Прошка, тем временем, осторожно пальцами обеих рук трогал острия висевших на стене клинков.
– До чего ж остры, – сказал парнишка, глядя восхищёнными глазами на диковинное оружие. – А в сундуке что? – он положил ладонь на высокий сундук.
– В сундуке? – переспросил мельник. – В сундуке одежда всяко разная, – Архип подошёл и поднял довольно тяжёлую крышку. – Не знаю, давненько не заглядывал, может уже и поистлела вся.
Из чрева сундука пахнуло затхлой одеждой. Он был заполнен наполовину и от того казался ещё глубже, чем был на самом деле.
– Вот, – Архип извлёк из сундука ярко-красные шаровары. – Не знаю, откуда, но по всему видать – не наши: широки, больно и цветасты сильно.
– А вот, смотри, дядь Архип, – Прошка склонился над сундуком и достал из него крепкую белую рубаху дружинника. – У отца такая же была.
– Ну, а что ж?! – Архип внимательно осматривал рубаху, которую Прохор держал в руках. – Рубаха отличная. Ко мне люди разные захаживали, были и дружинники. Видно, кто-то из них и оставил мне. Простирнёшь и носи на здоровье. Погляди после, может ещё чего тебе в пору будет.
– Ага, – согласился Прохор, бережно сворачивая подаренную рубаху.
Показав воспитаннику травы и рассказав ему, где развесить и разложить собранные сегодня, они покинули сарайчик.
После, сидя за вечерним чаем под песню сверчка и плеск мельничного колеса, Прошка всё никак не мог выговориться Архипу, восхищаясь увиденным оружием.

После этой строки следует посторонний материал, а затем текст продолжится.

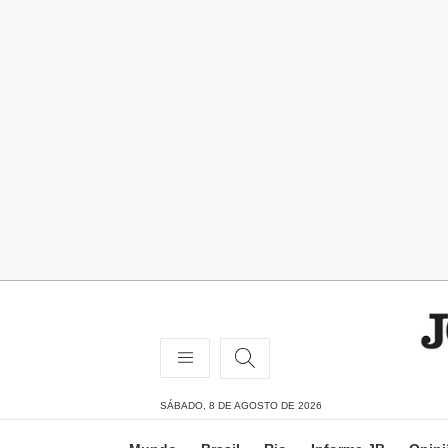
SÁBADO, 8 DE AGOSTO DE 2026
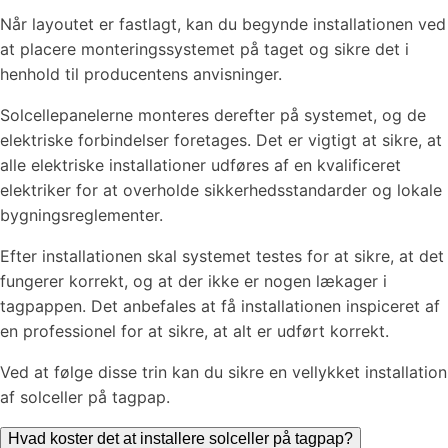
Når layoutet er fastlagt, kan du begynde installationen ved
at placere monteringssystemet på taget og sikre det i
henhold til producentens anvisninger.
Solcellepanelerne monteres derefter på systemet, og de
elektriske forbindelser foretages. Det er vigtigt at sikre, at
alle elektriske installationer udføres af en kvalificeret
elektriker for at overholde sikkerhedsstandarder og lokale
bygningsreglementer.
Efter installationen skal systemet testes for at sikre, at det
fungerer korrekt, og at der ikke er nogen lækager i
tagpappen. Det anbefales at få installationen inspiceret af
en professionel for at sikre, at alt er udført korrekt.
Ved at følge disse trin kan du sikre en vellykket installation
af solceller på tagpap.
Hvad koster det at installere solceller på tagpap?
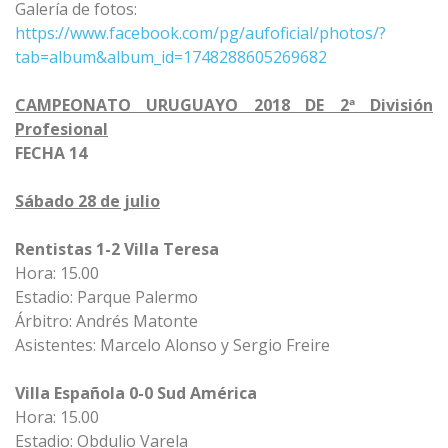
Galería de fotos:
https://www.facebook.com/pg/aufoficial/photos/?
tab=album&album_id=1748288605269682
CAMPEONATO URUGUAYO 2018 DE 2ª División
Profesional
FECHA 14
Sábado 28 de julio
Rentistas 1-2 Villa Teresa
Hora: 15.00
Estadio: Parque Palermo
Árbitro: Andrés Matonte
Asistentes: Marcelo Alonso y Sergio Freire
Villa Española 0-0 Sud América
Hora: 15.00
Estadio: Obdulio Varela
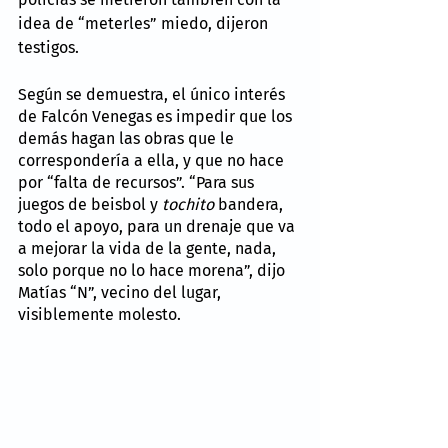
idea de “meterles” miedo, dijeron 
testigos.
Según se demuestra, el único interés 
de Falcón Venegas es impedir que los 
demás hagan las obras que le 
correspondería a ella, y que no hace 
por “falta de recursos”. “Para sus 
juegos de beisbol y 
tochito
 bandera, 
todo el apoyo, para un drenaje que va 
a mejorar la vida de la gente, nada, 
solo porque no lo hace morena”, dijo 
Matías “N”, vecino del lugar, 
visiblemente molesto.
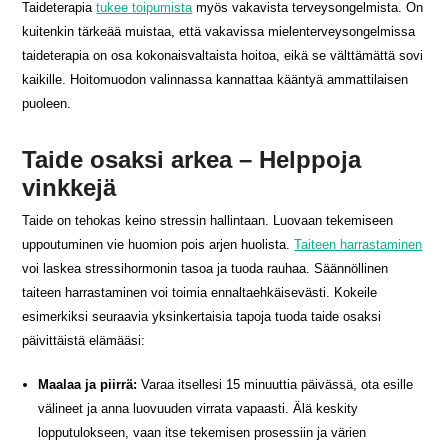
Taideterapia
tukee toipumista
myös vakavista terveysongelmista. On
kuitenkin tärkeää muistaa, että vakavissa mielenterveysongelmissa
taideterapia on osa kokonaisvaltaista hoitoa, eikä se välttämättä sovi
kaikille. Hoitomuodon valinnassa kannattaa kääntyä ammattilaisen
puoleen.
Taide osaksi arkea – Helppoja
vinkkejä
Taide on tehokas keino stressin hallintaan. Luovaan tekemiseen
uppoutuminen vie huomion pois arjen huolista.
Taiteen harrastaminen
voi laskea stressihormonin tasoa ja tuoda rauhaa. Säännöllinen
taiteen harrastaminen voi toimia ennaltaehkäisevästi. Kokeile
esimerkiksi seuraavia yksinkertaisia tapoja tuoda taide osaksi
päivittäistä elämääsi:
Maalaa ja piirrä:
Varaa itsellesi 15 minuuttia päivässä, ota esille
välineet ja anna luovuuden virrata vapaasti. Älä keskity
lopputulokseen, vaan itse tekemisen prosessiin ja värien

– Испробуешь его, сынок, обязательно всё его испробуешь, испытаешь. Обещаю, – сказал мельник восхищённому парнишке. – Желание твоё и страсть к оружию понятная, ведь воином тебя растили. Воин растил, коим был твой отец. Я ж, посильно дам тебе знания, что сам имею. А ты, Прохор, руку тренируй, терзай её занятьями, неустанно. День ко дню – вспомнишь всё, чему тебя учили. А дальше, жизнь сама подскажет, да путь тебе твой собственный укажет.
– Ясно, дядь Архип.
– Ну, вот с завтра и приступим с тобой, Проша к учению.
– Хорошо, – с готовностью согласился Прохор. – С завтра и начнём!
Глава четвёртая
День подходил к концу. В труде и учении время пролетало быстро. Вот уж целый месяц убежал, пока постигал Прошка премудрости изготовления травяных настоев и чудесное действие исцеляющих раны, мазей. Он смастерил деревянный меч, и по совету дядьки Архипа, сделал его тяжелее железного аж в два раза. Тренируя руку, Прохор вспомнил всё, чему учил его отец. Опробовал он всё диковинное заморское, чужое оружие, что висело в сарае. И для себя Прохор решил, что удобней родного меча, оружия не найти. И формой своей – «лучом», и длиной, и весом, всем был родной, славянский меч сподручней, ловчее заморских клинков. Он и в ладонь ложился, как влитой, и разил, куда рука посылала. А чужое – больно мудрёное было, не под его плечо и руку.